In response to Mainecomputer, I've kinda had a similar feeling to what you said about the Microsoft certs. Having said that I've noticed most businesses I've gone and serviced have been far behind the current times. One of my regular clients is a neurologist, and his office runs on server 03, and XP, and also I replaced a rack server for the city's water municiple office that was running 03. So in those instances a cert in server 08 puts me ahead of the curve, but I get what you mean. To epshatto, I really couldn't say which I'd prefer, but honestly I'd like to do more with security. Getting my security+ cert was very difficult for me, I did my A+, Net+, and Sec+ all in less than 6 months, and the secrutiy+ I had to take 3 times before I passed it. I had a lot of personal stuff going on then, but I really enjoyed learning about cryptography, KERBEROS, VPN etc, etc.. So basically you're just saying pick a path, and get after it. My biggest concern though will be employment, I completely understand that my next job will be a help desk position, but I'm more concerned about which path will open doors for me faster.


----------



## greenbrucelee (Apr 24, 2007)

Mainecomputer said:


> I recomend cisco... Ms certs are almost obsolete the day you take the test


This is complete crap and totally wrong advice.

Cisco certifications from CCNA upwards are designed for people who work with cisco kit they are not designed for people who want to work in IT.

Basic certs to get into IT are A+.Network+ and MCTS windows 7 most other certs are designed for people who already have experience and are designed to back up their experience level.

Being certified beyond your experience level can do you more harm than good.

Colleges and schools these days seem to have adopted the approach that if someone can teach it then anyone can learn it and this is having an adverse affect on the IT industry it is the same as those people who cheat on certification exams. Taking and passing an exam is easy but it doesn't mean you actually know anything.

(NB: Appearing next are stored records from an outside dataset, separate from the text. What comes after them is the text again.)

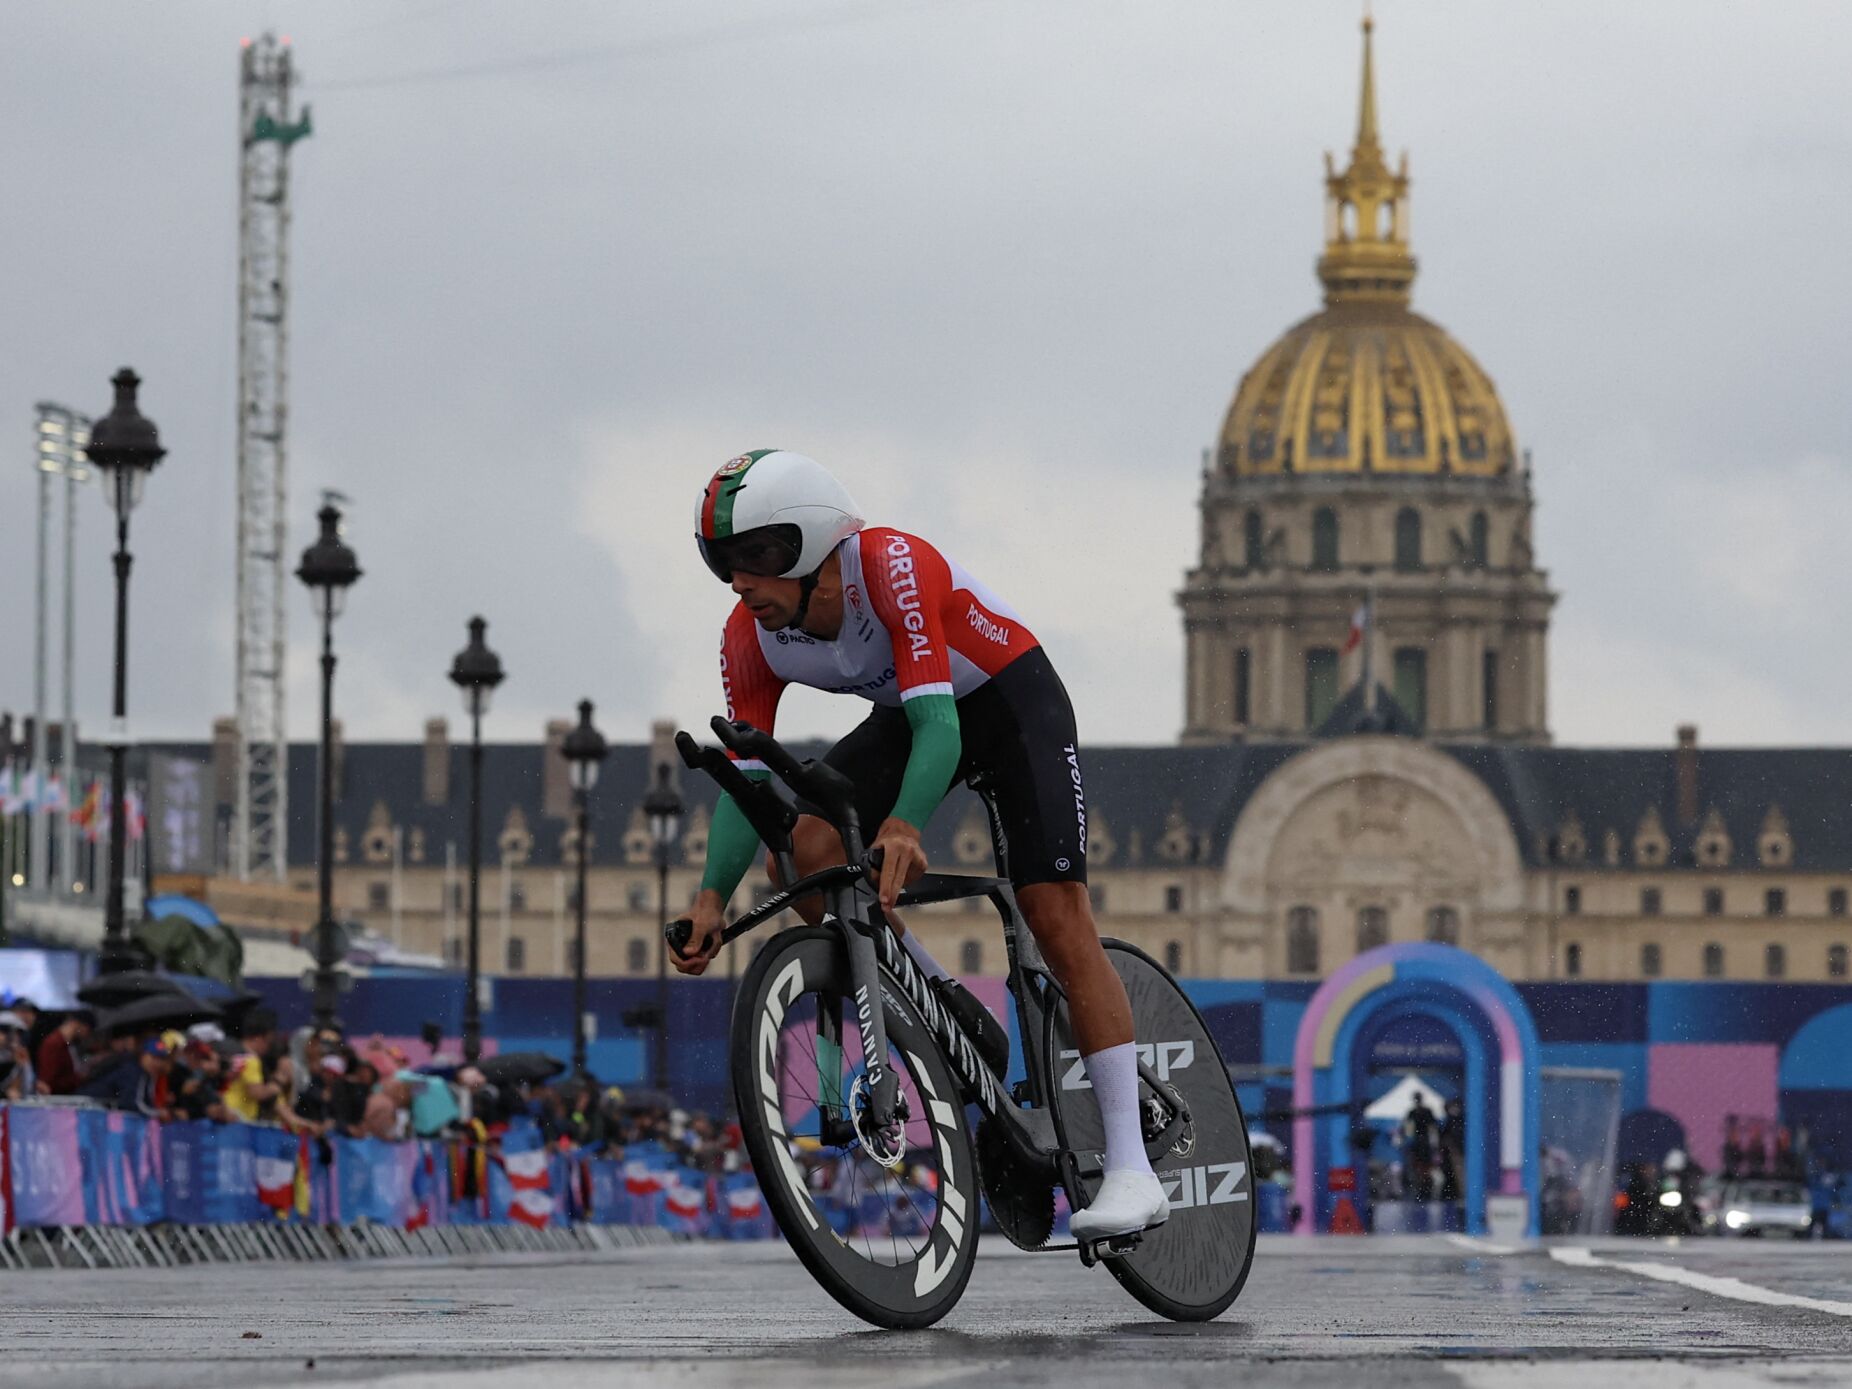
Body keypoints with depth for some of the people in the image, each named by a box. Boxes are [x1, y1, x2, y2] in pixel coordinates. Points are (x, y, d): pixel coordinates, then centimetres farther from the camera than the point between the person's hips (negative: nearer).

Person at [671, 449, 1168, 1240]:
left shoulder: (893, 566, -35)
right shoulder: (752, 640, -17)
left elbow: (937, 725, -43)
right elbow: (746, 777, -16)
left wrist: (903, 825, -60)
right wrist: (713, 896, -30)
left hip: (1010, 696, -6)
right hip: (907, 713, 6)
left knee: (1057, 916, -18)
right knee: (809, 843, -21)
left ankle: (1132, 1169, -20)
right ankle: (951, 1021, -3)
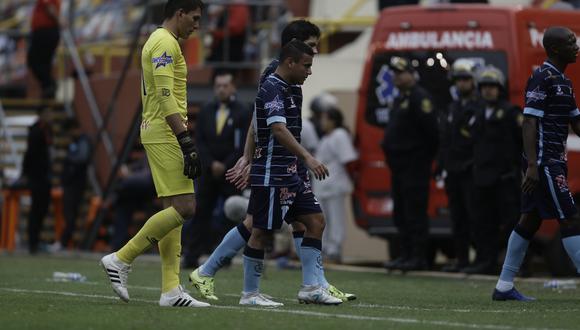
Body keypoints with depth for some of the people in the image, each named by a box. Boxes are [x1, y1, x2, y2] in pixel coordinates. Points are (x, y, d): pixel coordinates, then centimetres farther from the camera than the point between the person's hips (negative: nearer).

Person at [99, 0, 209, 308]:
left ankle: (171, 289, 3)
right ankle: (121, 259, -8)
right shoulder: (165, 43, -11)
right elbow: (166, 98, -20)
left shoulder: (159, 41, 20)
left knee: (174, 210, 6)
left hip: (158, 134, 11)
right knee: (184, 208, -13)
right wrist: (187, 142, -24)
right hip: (165, 134, -11)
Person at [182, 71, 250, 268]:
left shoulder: (242, 113, -1)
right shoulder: (206, 112, 11)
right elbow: (199, 141, 6)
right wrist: (211, 163, -7)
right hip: (209, 171, 3)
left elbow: (243, 146, -6)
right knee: (201, 214, -2)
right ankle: (192, 256, -4)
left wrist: (225, 166, -11)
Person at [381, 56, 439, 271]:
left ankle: (419, 257, -8)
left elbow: (430, 129, -18)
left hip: (414, 165, -11)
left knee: (415, 212, -9)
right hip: (399, 165, 11)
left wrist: (427, 155, -13)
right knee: (401, 213, 13)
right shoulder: (401, 99, 19)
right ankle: (406, 255, 18)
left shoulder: (419, 98, -12)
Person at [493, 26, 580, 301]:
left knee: (530, 220, 10)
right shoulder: (542, 78, -13)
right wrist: (533, 165, -24)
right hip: (543, 161, -10)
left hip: (554, 161, 10)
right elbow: (529, 123, -18)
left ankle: (504, 286, 14)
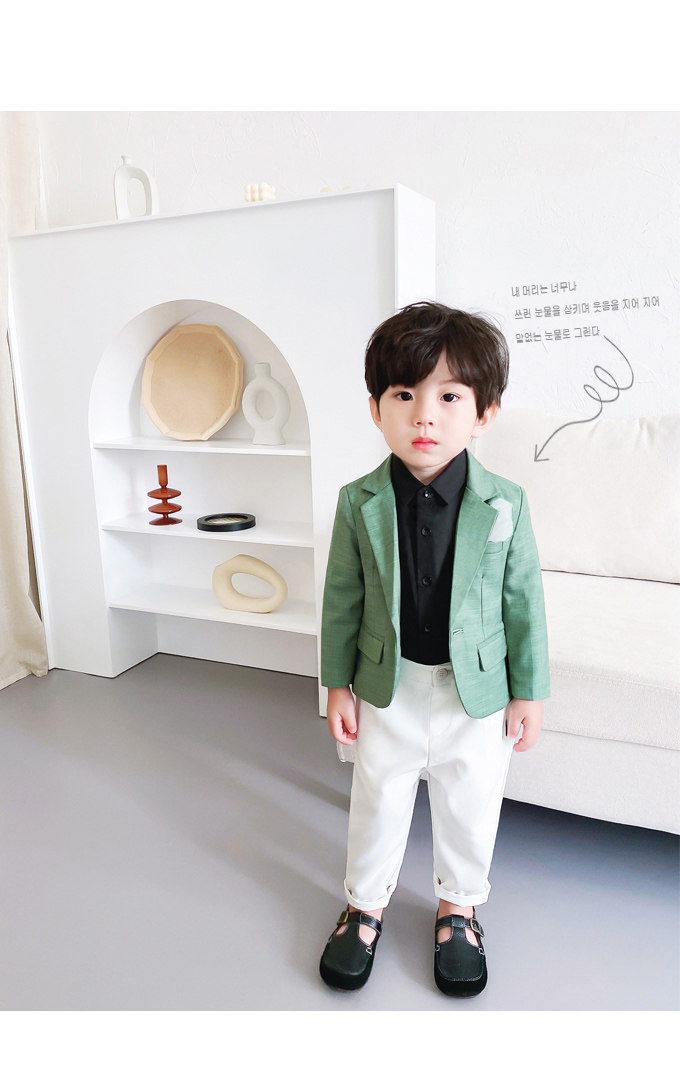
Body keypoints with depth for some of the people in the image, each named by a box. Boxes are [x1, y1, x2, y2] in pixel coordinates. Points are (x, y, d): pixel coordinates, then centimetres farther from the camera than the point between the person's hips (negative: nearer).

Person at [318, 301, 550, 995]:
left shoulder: (504, 504, -12)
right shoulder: (359, 503, -11)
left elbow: (524, 601, -4)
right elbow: (342, 598, -2)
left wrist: (529, 692, 1)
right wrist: (338, 685, 1)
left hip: (478, 689, 0)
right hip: (388, 685, 0)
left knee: (470, 805, 17)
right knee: (378, 801, 17)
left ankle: (459, 906, 45)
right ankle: (364, 904, 43)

A IT or network manager will not hire someone to manage and support their network regardless of their certifications or qualifications without experience and if someone has a high level cert but no experience it is unlikley that they will be hired for an entry level job as the IT manager will know that as soom as that person has some experience they will leave the job for somewhere else that pays more money.


----------